DIRECTIONS FOR THIS TASK:
Leaving all pictures aside, copy exactly the lines from the start of the listing below through the line that contains "16: (803, 38, 0.91)", and only those lines.

DATASET:
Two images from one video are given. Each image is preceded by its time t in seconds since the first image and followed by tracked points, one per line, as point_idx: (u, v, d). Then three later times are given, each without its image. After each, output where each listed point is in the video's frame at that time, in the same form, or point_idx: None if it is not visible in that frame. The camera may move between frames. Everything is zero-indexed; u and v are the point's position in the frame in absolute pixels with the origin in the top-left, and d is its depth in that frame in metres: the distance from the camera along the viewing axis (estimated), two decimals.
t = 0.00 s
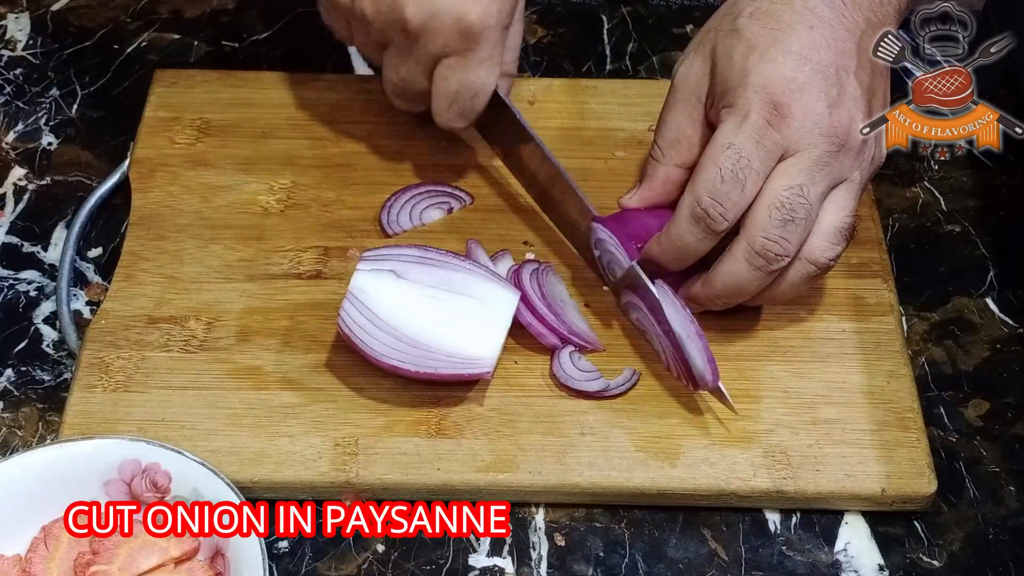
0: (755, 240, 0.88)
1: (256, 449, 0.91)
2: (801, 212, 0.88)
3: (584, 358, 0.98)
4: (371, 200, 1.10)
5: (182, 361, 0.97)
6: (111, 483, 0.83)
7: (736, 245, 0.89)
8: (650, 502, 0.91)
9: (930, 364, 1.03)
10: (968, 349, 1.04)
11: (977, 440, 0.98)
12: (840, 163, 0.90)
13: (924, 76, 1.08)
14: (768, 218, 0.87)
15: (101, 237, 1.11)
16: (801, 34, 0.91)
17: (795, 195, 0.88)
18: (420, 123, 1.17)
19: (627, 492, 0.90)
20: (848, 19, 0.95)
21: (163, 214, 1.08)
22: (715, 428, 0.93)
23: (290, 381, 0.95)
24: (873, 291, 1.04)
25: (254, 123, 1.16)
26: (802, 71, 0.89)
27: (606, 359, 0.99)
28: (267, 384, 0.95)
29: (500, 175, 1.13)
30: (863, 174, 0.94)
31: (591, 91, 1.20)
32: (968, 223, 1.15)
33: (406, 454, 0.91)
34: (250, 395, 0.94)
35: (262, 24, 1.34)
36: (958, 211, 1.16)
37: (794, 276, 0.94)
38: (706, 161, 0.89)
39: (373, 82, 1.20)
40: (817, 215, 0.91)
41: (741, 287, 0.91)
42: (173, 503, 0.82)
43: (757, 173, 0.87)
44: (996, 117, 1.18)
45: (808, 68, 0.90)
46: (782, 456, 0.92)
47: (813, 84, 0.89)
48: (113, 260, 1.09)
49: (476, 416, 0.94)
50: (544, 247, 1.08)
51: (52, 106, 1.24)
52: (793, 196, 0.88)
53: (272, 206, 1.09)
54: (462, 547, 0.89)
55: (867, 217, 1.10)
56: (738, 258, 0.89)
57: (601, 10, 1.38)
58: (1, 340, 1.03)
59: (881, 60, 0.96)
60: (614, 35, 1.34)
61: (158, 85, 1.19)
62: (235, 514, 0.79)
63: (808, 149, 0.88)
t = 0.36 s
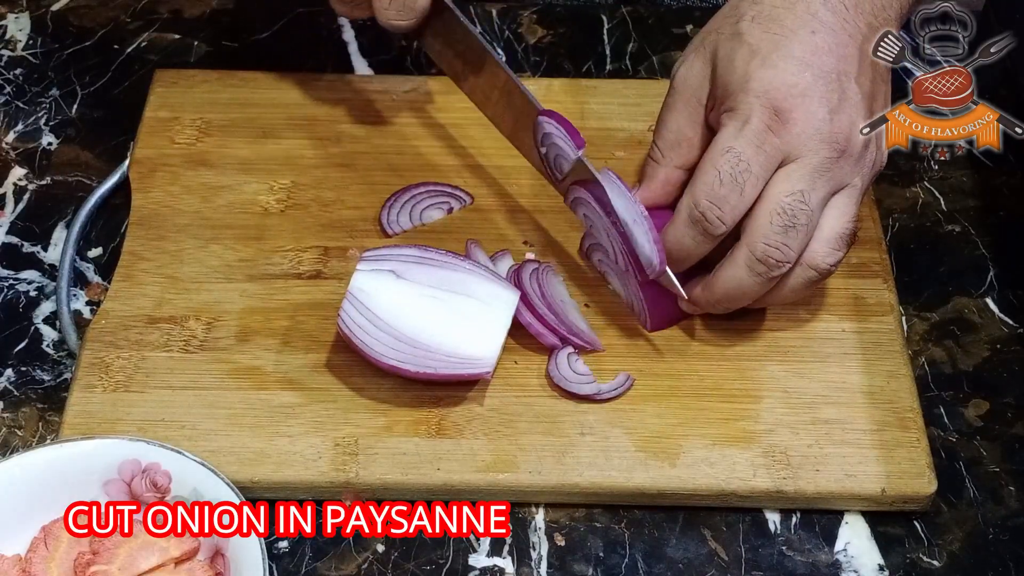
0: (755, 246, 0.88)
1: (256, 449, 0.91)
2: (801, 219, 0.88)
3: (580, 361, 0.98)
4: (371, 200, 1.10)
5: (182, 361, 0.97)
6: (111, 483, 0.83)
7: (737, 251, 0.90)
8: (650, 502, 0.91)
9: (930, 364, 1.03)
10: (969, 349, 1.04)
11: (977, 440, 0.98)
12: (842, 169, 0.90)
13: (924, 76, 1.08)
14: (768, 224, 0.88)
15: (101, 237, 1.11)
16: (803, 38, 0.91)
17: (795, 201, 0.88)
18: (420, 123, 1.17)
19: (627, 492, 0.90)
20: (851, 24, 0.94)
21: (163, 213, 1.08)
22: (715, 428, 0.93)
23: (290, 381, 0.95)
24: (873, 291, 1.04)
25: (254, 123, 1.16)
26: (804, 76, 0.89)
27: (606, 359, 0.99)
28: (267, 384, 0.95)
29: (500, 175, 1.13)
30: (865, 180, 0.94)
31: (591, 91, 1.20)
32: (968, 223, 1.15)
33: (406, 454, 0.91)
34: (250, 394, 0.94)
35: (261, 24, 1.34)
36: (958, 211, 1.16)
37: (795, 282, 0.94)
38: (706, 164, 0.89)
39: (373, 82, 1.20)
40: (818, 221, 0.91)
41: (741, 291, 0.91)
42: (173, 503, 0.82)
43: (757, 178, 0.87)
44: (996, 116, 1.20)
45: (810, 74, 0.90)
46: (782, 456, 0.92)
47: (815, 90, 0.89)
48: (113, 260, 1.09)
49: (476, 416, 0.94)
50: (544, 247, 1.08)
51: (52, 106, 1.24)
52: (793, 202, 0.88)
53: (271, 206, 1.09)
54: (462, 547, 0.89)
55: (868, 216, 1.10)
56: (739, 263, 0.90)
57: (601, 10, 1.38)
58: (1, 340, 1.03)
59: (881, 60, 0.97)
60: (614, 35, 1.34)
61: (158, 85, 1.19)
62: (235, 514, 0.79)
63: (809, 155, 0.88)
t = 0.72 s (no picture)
0: (755, 243, 0.88)
1: (256, 449, 0.91)
2: (801, 216, 0.88)
3: (580, 360, 0.98)
4: (371, 200, 1.10)
5: (182, 361, 0.97)
6: (111, 483, 0.83)
7: (736, 248, 0.90)
8: (650, 502, 0.91)
9: (930, 364, 1.03)
10: (969, 349, 1.04)
11: (977, 440, 0.98)
12: (841, 167, 0.90)
13: (924, 76, 1.08)
14: (767, 221, 0.88)
15: (101, 237, 1.11)
16: (802, 37, 0.91)
17: (795, 198, 0.88)
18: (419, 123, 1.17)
19: (627, 492, 0.90)
20: (850, 23, 0.94)
21: (163, 213, 1.08)
22: (715, 428, 0.93)
23: (290, 381, 0.95)
24: (873, 291, 1.04)
25: (254, 123, 1.16)
26: (803, 74, 0.89)
27: (605, 358, 0.99)
28: (267, 384, 0.95)
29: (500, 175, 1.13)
30: (864, 178, 0.94)
31: (591, 91, 1.20)
32: (968, 223, 1.15)
33: (407, 454, 0.91)
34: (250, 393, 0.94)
35: (261, 24, 1.34)
36: (958, 211, 1.16)
37: (795, 279, 0.94)
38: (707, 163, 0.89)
39: (373, 82, 1.20)
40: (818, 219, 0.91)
41: (741, 289, 0.91)
42: (173, 503, 0.82)
43: (757, 176, 0.88)
44: (996, 117, 1.19)
45: (809, 72, 0.90)
46: (782, 456, 0.92)
47: (815, 88, 0.89)
48: (113, 260, 1.09)
49: (476, 416, 0.94)
50: (544, 247, 1.07)
51: (52, 106, 1.24)
52: (794, 199, 0.88)
53: (271, 206, 1.09)
54: (462, 547, 0.89)
55: (868, 216, 1.10)
56: (738, 262, 0.90)
57: (602, 10, 1.38)
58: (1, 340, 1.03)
59: (881, 61, 0.97)
60: (614, 35, 1.34)
61: (158, 85, 1.19)
62: (235, 514, 0.79)
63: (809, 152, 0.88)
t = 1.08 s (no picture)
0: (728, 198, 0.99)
1: (257, 449, 0.91)
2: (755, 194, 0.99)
3: (579, 360, 0.98)
4: (371, 200, 1.10)
5: (182, 361, 0.97)
6: (111, 483, 0.83)
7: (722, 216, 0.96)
8: (650, 502, 0.91)
9: (930, 364, 1.03)
10: (969, 349, 1.04)
11: (977, 440, 0.98)
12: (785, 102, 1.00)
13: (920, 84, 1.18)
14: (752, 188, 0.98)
15: (101, 237, 1.11)
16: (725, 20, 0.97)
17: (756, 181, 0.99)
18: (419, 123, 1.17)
19: (627, 491, 0.90)
20: None
21: (163, 213, 1.08)
22: (715, 428, 0.93)
23: (290, 381, 0.95)
24: (873, 291, 1.04)
25: (254, 123, 1.16)
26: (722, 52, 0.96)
27: (604, 358, 0.99)
28: (267, 384, 0.95)
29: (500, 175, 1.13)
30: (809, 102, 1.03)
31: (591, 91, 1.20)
32: (968, 223, 1.15)
33: (407, 454, 0.91)
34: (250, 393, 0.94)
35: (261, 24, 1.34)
36: (958, 211, 1.16)
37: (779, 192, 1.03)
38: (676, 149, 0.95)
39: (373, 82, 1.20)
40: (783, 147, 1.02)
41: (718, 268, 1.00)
42: (173, 503, 0.82)
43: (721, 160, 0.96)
44: (995, 116, 1.23)
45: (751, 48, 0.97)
46: (782, 456, 0.92)
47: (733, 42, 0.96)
48: (113, 260, 1.09)
49: (476, 417, 0.94)
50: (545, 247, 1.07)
51: (52, 106, 1.24)
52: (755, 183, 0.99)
53: (271, 206, 1.09)
54: (462, 547, 0.89)
55: (868, 216, 1.10)
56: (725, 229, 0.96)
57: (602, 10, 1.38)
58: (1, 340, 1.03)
59: None
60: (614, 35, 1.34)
61: (158, 85, 1.19)
62: (235, 514, 0.79)
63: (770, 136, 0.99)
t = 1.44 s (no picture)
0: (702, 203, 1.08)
1: (257, 449, 0.91)
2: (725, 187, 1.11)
3: (580, 360, 0.98)
4: (371, 200, 1.10)
5: (182, 361, 0.97)
6: (111, 483, 0.83)
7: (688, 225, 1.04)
8: (650, 502, 0.91)
9: (930, 364, 1.03)
10: (969, 349, 1.04)
11: (977, 440, 0.98)
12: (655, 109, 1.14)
13: (925, 77, 1.28)
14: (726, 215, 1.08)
15: (101, 237, 1.11)
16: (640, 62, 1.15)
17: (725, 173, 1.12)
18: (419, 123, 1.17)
19: (627, 491, 0.90)
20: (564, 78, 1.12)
21: (163, 213, 1.08)
22: (715, 428, 0.93)
23: (290, 382, 0.95)
24: (873, 291, 1.04)
25: (255, 123, 1.16)
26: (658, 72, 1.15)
27: (604, 358, 0.99)
28: (267, 384, 0.95)
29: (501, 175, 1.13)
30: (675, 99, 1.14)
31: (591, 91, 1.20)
32: (968, 223, 1.15)
33: (406, 454, 0.91)
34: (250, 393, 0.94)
35: (261, 24, 1.34)
36: (958, 211, 1.16)
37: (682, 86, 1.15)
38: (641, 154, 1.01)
39: (373, 82, 1.20)
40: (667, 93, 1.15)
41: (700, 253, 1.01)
42: (173, 503, 0.82)
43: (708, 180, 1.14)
44: (995, 117, 1.23)
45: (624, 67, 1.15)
46: (782, 456, 0.92)
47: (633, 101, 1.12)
48: (113, 260, 1.09)
49: (476, 416, 0.93)
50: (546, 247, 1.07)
51: (52, 106, 1.24)
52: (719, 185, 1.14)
53: (272, 206, 1.09)
54: (462, 547, 0.89)
55: (868, 216, 1.10)
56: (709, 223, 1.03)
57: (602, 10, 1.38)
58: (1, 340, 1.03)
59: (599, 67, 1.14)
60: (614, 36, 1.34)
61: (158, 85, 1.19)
62: (235, 514, 0.79)
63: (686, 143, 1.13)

SOLUTION BELOW:
Two images from one video are given. Each image is preceded by its time t in seconds since the first image and followed by tracked points, one per line, as point_idx: (u, v, d). Then three later times are given, each without its image. After each, output where each listed point is in the video's frame at that time, in the same form, or point_idx: None if it is not visible in that frame. The camera may move between frames. Everything is zero-indexed; u and v are the point's position in the frame in absolute pixels with the origin in the top-left, and d is its depth in that frame in metres: the distance from the camera along the viewing axis (estimated), two decimals.
t = 0.00 s
0: (755, 240, 0.88)
1: (256, 449, 0.91)
2: (801, 212, 0.88)
3: (584, 358, 0.98)
4: (371, 200, 1.10)
5: (182, 361, 0.97)
6: (111, 483, 0.83)
7: (736, 245, 0.89)
8: (650, 502, 0.91)
9: (930, 364, 1.03)
10: (968, 349, 1.04)
11: (977, 440, 0.98)
12: (840, 163, 0.90)
13: (924, 76, 1.08)
14: (768, 218, 0.87)
15: (101, 237, 1.11)
16: (801, 34, 0.91)
17: (795, 195, 0.88)
18: (420, 123, 1.17)
19: (627, 492, 0.90)
20: (848, 19, 0.95)
21: (163, 214, 1.08)
22: (715, 428, 0.93)
23: (290, 381, 0.95)
24: (873, 291, 1.04)
25: (254, 123, 1.16)
26: (802, 71, 0.89)
27: (606, 359, 0.99)
28: (267, 384, 0.95)
29: (500, 175, 1.13)
30: (863, 174, 0.94)
31: (591, 91, 1.20)
32: (968, 223, 1.15)
33: (406, 454, 0.91)
34: (250, 395, 0.94)
35: (262, 24, 1.34)
36: (958, 211, 1.16)
37: (794, 276, 0.94)
38: (706, 161, 0.89)
39: (373, 82, 1.20)
40: (817, 215, 0.91)
41: (741, 287, 0.91)
42: (173, 503, 0.82)
43: (757, 173, 0.87)
44: (996, 117, 1.18)
45: (808, 68, 0.90)
46: (782, 456, 0.92)
47: (813, 84, 0.89)
48: (113, 260, 1.09)
49: (476, 416, 0.94)
50: (544, 247, 1.08)
51: (52, 106, 1.24)
52: (793, 196, 0.88)
53: (272, 206, 1.09)
54: (462, 547, 0.89)
55: (867, 217, 1.10)
56: (738, 258, 0.89)
57: (601, 10, 1.38)
58: (1, 340, 1.03)
59: (881, 60, 0.96)
60: (614, 35, 1.34)
61: (158, 85, 1.19)
62: (235, 514, 0.79)
63: (808, 149, 0.88)
t = 0.36 s
0: (755, 246, 0.88)
1: (256, 449, 0.91)
2: (801, 219, 0.88)
3: (580, 361, 0.98)
4: (371, 200, 1.10)
5: (182, 361, 0.97)
6: (111, 483, 0.83)
7: (737, 251, 0.90)
8: (650, 502, 0.91)
9: (930, 364, 1.03)
10: (969, 349, 1.04)
11: (977, 440, 0.98)
12: (842, 169, 0.90)
13: (924, 76, 1.08)
14: (768, 224, 0.88)
15: (101, 237, 1.11)
16: (803, 38, 0.91)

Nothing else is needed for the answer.